---- Passage to read

1* b) Pooled OLS with cluster standard errors
2reg lwage married sex pgexpft pgbilzeit, vce(cluster pid)

The standard errors are getting bigger.

Exercise 4: Fixed Effects

a) Subtract the person-specific mean value from each variable of the model. Use the “egen” function. Ideally you should also use a loop.

 1*** Exercise 4: Fixed Effects
 2* a) Subtract person-specific averages
 4gen sample = 1
 5foreach var in lwage married sex pgexpft pgbilzeit {
 7	bysort pid: egen `var'Mean = mean(`var')
 8	replace `var'Mean = . if `var'==.
 9	gen `var'Demeaned =  `var' - `var'Mean
10	replace sample = 0 if `var'==.
12bysort pid (sample): replace sample = sample[1]

b) Estimate the fixed effects model with the previously generated variables. Why isn’t a coefficient estimated for “gender”? How do the coefficients change compared to the pooled OLS estimate? Is the effect of “married” now causally interpretable?

1reg lwageDemeaned marriedDemeaned sexDemeaned pgexpftDemeaned pgbilzeitDemeaned, vce(cluster pid) nocons

No coefficient was estimated for gender because gender was stable over time for all observations. The coefficient of married is now significant at the 5% level!

c) Now estimate the fixed effects model using the command “xtreg lwage married sex pgexpft pgbilzeit, fe”. What do you notice about the coefficients compared to task 4 b)? And with the standard errors?

1* c) xtreg, fe
2xtreg lwage married pgexpft pgbilzeit, fe vce(cluster pid)

--------
---- Record list

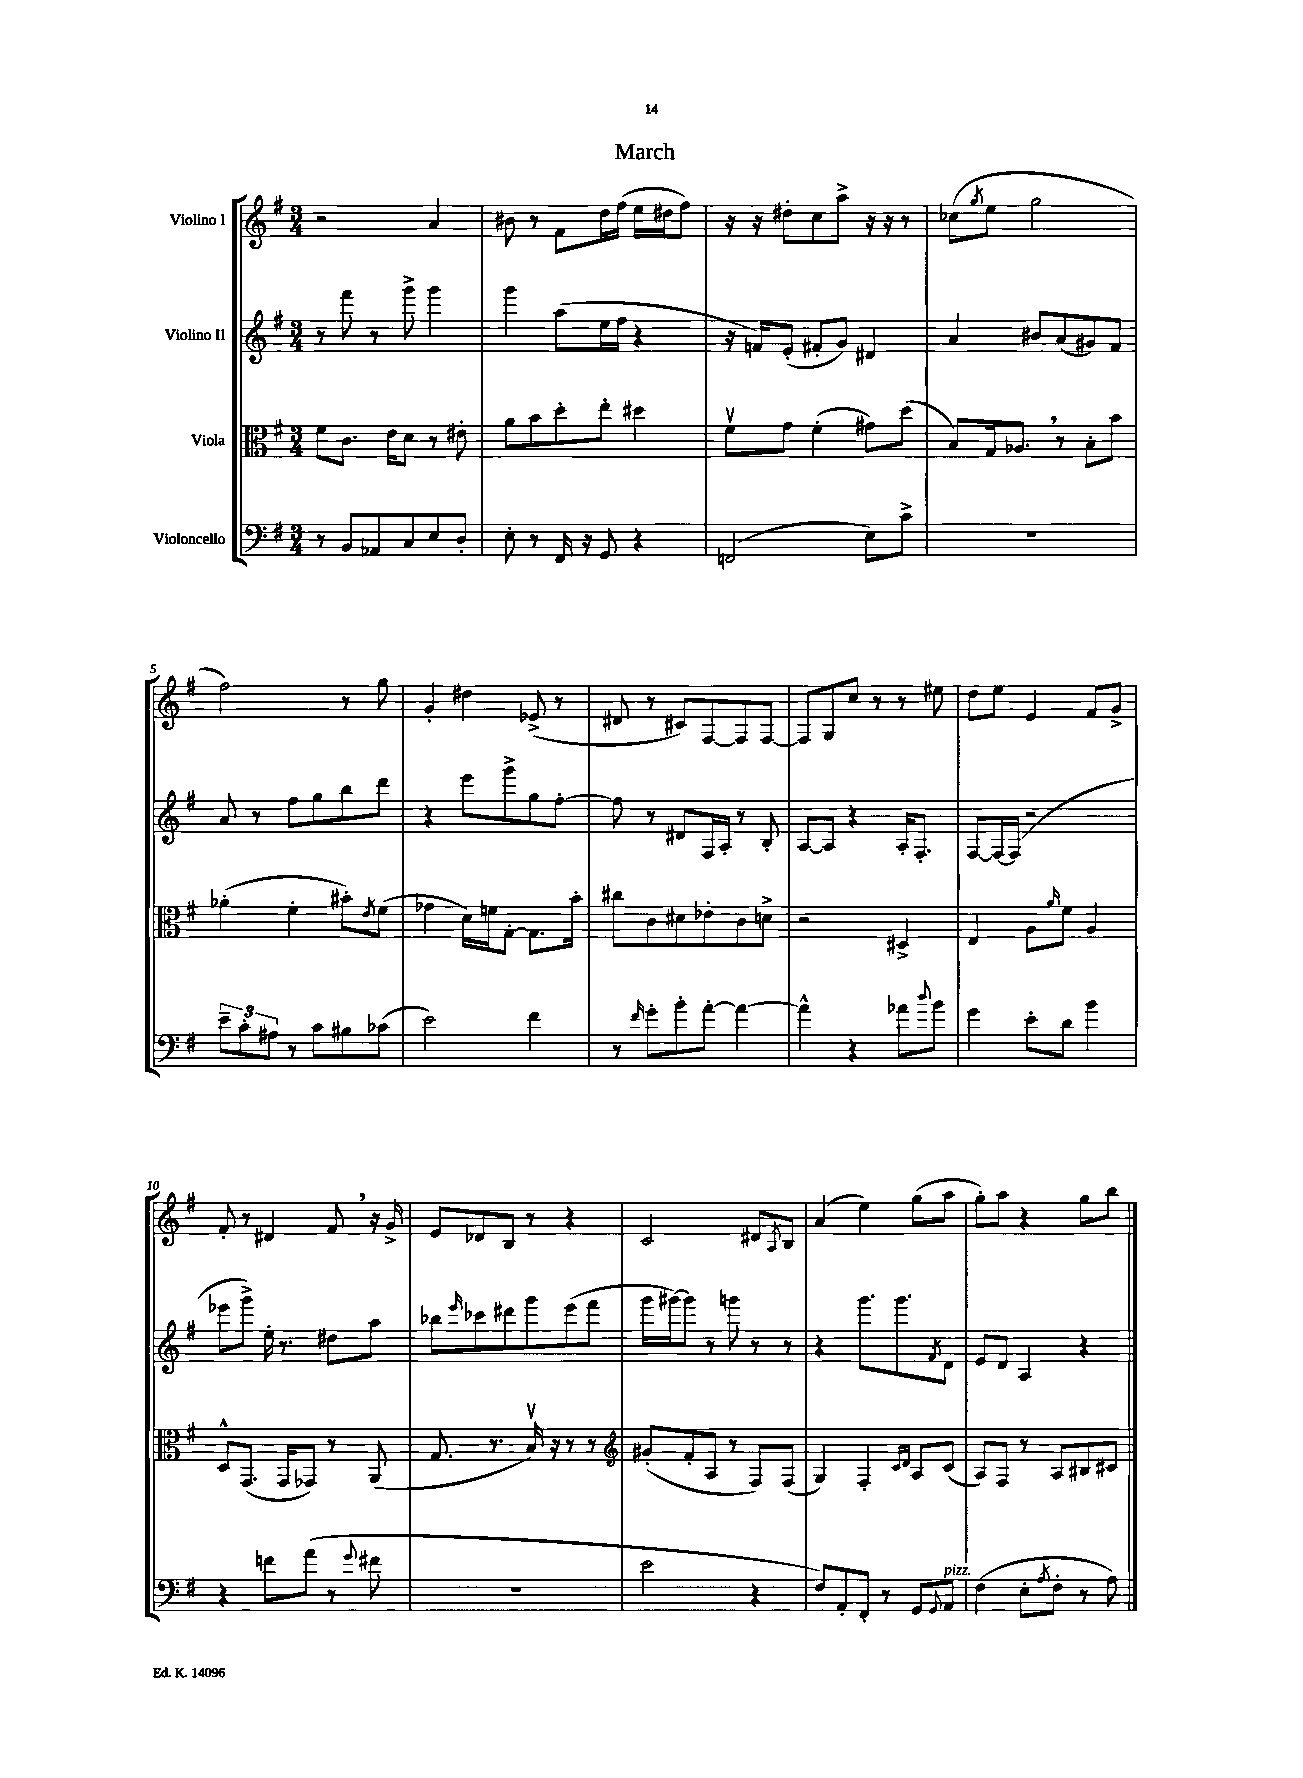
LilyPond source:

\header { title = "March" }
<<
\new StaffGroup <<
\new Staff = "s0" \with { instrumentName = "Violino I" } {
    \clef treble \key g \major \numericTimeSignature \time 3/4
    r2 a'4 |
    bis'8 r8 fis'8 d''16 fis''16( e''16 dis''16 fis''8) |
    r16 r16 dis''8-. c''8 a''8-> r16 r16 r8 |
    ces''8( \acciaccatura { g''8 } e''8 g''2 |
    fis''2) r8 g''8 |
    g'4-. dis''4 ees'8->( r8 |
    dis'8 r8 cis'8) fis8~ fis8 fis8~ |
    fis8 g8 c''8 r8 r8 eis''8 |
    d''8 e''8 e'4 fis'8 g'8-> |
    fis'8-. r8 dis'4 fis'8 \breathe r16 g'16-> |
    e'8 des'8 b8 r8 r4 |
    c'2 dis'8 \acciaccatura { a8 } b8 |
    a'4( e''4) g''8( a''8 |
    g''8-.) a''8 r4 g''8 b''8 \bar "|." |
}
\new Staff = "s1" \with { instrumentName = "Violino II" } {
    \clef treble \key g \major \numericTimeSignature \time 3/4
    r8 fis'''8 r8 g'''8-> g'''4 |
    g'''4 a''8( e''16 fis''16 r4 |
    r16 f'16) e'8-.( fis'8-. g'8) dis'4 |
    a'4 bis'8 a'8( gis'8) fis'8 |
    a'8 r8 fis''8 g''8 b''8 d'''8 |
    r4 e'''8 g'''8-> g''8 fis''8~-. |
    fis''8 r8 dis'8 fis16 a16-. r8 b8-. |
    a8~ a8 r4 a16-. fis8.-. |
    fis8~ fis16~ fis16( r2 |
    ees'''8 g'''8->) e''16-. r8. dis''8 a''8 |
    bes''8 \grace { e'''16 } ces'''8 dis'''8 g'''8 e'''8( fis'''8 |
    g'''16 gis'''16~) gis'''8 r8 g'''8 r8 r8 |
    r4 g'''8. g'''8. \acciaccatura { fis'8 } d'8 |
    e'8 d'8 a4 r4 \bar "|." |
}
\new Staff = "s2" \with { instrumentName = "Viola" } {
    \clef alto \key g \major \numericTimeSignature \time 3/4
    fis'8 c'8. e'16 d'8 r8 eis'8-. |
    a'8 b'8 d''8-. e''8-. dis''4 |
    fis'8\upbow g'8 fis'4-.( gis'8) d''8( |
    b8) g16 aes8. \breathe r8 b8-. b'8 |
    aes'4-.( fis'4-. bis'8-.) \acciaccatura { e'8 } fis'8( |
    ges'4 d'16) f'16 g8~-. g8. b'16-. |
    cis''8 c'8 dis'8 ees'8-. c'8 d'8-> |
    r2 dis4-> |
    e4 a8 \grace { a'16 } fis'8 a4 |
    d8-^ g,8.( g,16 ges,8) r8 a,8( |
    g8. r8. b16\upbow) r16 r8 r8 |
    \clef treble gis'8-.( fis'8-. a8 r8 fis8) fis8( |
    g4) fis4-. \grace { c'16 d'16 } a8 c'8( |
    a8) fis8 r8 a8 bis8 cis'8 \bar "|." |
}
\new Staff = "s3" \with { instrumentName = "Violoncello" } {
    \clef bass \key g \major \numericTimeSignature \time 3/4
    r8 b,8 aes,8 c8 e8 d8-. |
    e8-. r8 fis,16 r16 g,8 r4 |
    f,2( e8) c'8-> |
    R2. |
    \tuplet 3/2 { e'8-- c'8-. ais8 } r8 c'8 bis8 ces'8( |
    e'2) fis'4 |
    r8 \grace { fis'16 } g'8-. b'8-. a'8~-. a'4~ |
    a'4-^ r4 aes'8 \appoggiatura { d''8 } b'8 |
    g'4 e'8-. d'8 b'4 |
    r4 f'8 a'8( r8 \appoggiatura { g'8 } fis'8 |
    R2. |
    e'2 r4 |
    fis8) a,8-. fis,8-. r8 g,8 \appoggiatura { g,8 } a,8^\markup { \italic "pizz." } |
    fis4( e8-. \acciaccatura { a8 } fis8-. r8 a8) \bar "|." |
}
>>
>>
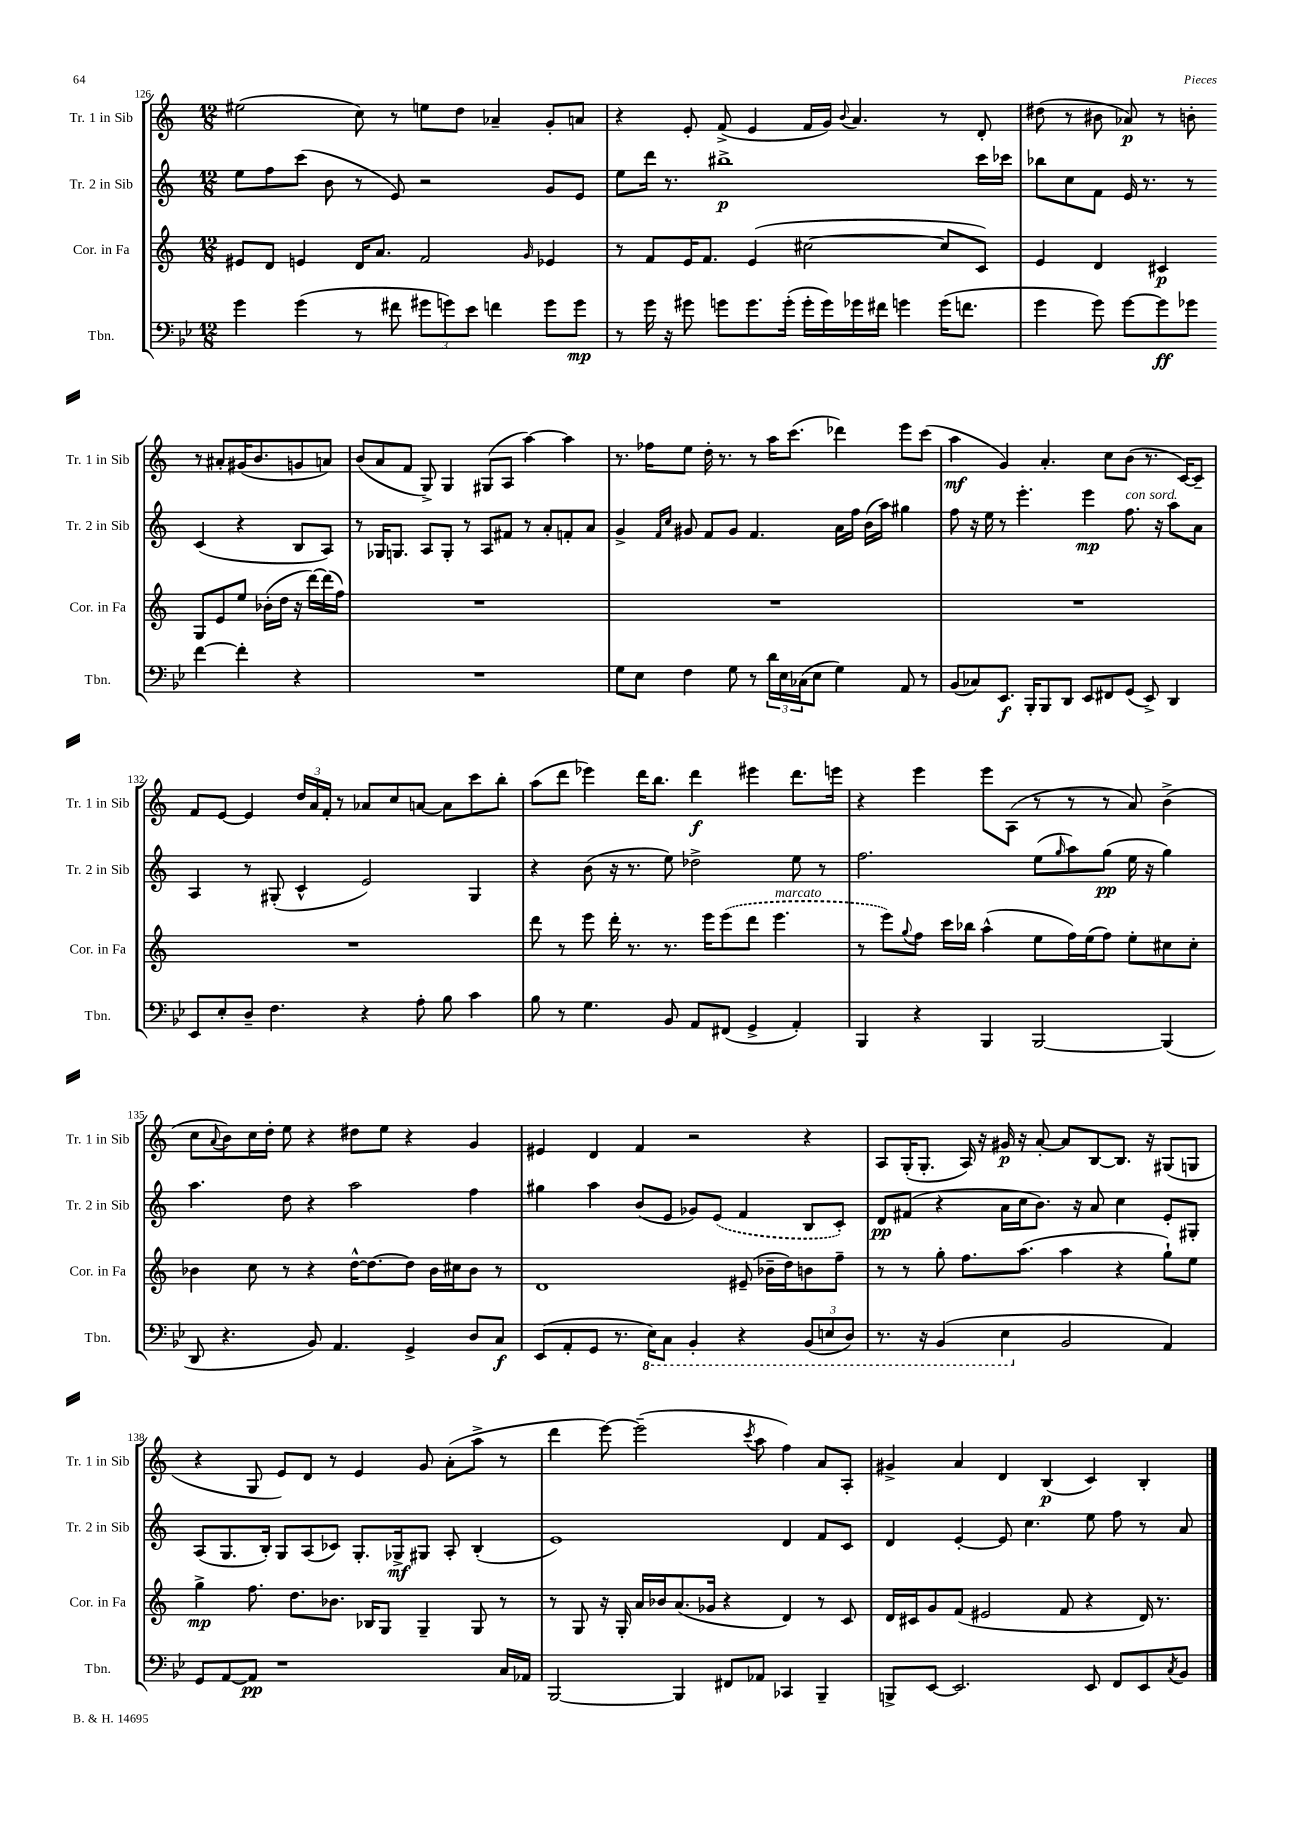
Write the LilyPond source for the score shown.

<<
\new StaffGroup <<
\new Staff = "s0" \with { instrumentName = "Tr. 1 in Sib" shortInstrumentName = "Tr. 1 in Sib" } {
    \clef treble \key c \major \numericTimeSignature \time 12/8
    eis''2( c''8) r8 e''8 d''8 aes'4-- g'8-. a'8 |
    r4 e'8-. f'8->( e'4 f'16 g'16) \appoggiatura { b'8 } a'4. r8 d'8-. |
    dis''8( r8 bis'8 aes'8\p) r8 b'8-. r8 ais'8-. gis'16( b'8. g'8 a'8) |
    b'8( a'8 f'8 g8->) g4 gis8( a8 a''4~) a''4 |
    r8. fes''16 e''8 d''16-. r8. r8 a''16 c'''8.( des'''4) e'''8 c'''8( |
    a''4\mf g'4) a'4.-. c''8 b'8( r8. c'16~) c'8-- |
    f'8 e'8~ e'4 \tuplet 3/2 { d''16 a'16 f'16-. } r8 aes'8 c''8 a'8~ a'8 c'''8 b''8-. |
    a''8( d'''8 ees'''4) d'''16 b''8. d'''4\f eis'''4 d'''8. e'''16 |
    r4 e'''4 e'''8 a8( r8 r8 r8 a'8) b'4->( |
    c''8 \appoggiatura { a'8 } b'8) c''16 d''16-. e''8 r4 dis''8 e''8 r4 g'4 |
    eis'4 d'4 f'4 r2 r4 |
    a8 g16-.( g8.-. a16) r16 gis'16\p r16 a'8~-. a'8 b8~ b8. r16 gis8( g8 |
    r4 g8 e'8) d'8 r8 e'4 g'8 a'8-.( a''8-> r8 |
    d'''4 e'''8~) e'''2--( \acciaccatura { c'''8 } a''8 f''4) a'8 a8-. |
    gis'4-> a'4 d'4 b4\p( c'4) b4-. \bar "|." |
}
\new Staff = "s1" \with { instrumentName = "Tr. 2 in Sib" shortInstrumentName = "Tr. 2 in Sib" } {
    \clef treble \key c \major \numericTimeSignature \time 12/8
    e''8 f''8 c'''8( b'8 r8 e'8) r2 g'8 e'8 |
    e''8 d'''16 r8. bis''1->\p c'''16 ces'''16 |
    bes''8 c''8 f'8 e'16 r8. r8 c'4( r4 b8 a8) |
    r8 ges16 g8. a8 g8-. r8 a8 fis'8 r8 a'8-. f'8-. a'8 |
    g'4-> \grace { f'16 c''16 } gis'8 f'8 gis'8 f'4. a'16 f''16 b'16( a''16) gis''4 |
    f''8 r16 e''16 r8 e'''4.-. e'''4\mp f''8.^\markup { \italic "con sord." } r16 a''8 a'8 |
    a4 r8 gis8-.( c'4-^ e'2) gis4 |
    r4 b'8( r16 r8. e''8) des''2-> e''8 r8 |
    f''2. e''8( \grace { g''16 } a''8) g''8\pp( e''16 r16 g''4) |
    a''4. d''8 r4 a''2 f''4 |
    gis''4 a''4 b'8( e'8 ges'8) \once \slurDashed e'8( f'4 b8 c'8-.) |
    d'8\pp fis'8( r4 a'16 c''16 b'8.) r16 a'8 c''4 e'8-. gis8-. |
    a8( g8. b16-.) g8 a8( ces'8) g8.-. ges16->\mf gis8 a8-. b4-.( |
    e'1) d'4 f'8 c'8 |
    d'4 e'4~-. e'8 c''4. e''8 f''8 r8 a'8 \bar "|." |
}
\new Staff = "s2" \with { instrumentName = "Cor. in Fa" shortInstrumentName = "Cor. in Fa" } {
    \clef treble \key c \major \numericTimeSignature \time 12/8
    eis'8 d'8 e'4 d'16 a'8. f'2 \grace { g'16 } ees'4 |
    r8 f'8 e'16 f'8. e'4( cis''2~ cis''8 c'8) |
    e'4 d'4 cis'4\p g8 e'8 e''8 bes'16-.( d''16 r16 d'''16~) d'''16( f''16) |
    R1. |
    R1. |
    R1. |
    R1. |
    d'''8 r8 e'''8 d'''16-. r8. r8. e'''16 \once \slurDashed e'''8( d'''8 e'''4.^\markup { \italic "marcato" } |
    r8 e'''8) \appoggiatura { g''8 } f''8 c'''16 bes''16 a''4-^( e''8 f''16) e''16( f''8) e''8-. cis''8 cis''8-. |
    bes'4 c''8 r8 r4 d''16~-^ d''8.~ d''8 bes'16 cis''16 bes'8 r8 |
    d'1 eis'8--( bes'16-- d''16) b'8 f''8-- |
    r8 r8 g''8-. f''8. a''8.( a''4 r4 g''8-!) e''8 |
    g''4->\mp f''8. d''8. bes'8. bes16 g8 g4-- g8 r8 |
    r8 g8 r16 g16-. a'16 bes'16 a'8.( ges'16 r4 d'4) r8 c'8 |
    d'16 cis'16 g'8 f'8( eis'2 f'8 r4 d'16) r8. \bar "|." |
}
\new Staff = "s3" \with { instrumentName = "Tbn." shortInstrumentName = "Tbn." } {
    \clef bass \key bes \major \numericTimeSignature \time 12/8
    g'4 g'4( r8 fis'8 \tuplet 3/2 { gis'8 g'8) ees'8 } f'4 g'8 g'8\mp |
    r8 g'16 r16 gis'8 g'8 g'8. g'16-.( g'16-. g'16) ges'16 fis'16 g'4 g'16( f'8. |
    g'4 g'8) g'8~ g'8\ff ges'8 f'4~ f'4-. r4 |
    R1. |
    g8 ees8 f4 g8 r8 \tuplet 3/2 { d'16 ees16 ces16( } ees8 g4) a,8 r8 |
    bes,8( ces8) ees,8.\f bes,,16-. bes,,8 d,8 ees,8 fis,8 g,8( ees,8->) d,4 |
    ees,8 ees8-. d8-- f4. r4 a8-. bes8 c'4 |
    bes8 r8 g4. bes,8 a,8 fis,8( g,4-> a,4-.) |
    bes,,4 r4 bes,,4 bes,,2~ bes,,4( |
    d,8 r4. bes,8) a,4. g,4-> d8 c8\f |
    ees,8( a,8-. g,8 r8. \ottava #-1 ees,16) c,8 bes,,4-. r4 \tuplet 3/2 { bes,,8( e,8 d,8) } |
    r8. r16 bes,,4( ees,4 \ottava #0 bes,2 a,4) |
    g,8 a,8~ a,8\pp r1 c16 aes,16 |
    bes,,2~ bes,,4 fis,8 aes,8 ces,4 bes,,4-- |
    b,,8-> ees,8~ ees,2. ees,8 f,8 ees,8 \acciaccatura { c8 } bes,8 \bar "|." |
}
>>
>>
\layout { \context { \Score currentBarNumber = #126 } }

--------

*Problems*:
#1 Answer these questions using the panel regression exercise above:
(a) According to the exercise, what happens to the standard errors in the pooled OLS estimate with cluster standard errors?
(b) Which Stata function does Exercise 4 a) instruct the reader to use?
(c) Why was no coefficient estimated for gender?
#2 Reproduce everything in the panel regression exercise from "12bysort pid (sample): replace" down to "fe vce(cluster pid)".

*Solutions*:
#1
(a) The standard errors are getting bigger.
(b) The "egen" function.
(c) Gender was stable over time for all observations.

#2
12bysort pid (sample): replace sample = sample[1]

b) Estimate the fixed effects model with the previously generated variables. Why isn’t a coefficient estimated for “gender”? How do the coefficients change compared to the pooled OLS estimate? Is the effect of “married” now causally interpretable?

1reg lwageDemeaned marriedDemeaned sexDemeaned pgexpftDemeaned pgbilzeitDemeaned, vce(cluster pid) nocons

No coefficient was estimated for gender because gender was stable over time for all observations. The coefficient of married is now significant at the 5% level!

c) Now estimate the fixed effects model using the command “xtreg lwage married sex pgexpft pgbilzeit, fe”. What do you notice about the coefficients compared to task 4 b)? And with the standard errors?

1* c) xtreg, fe
2xtreg lwage married pgexpft pgbilzeit, fe vce(cluster pid)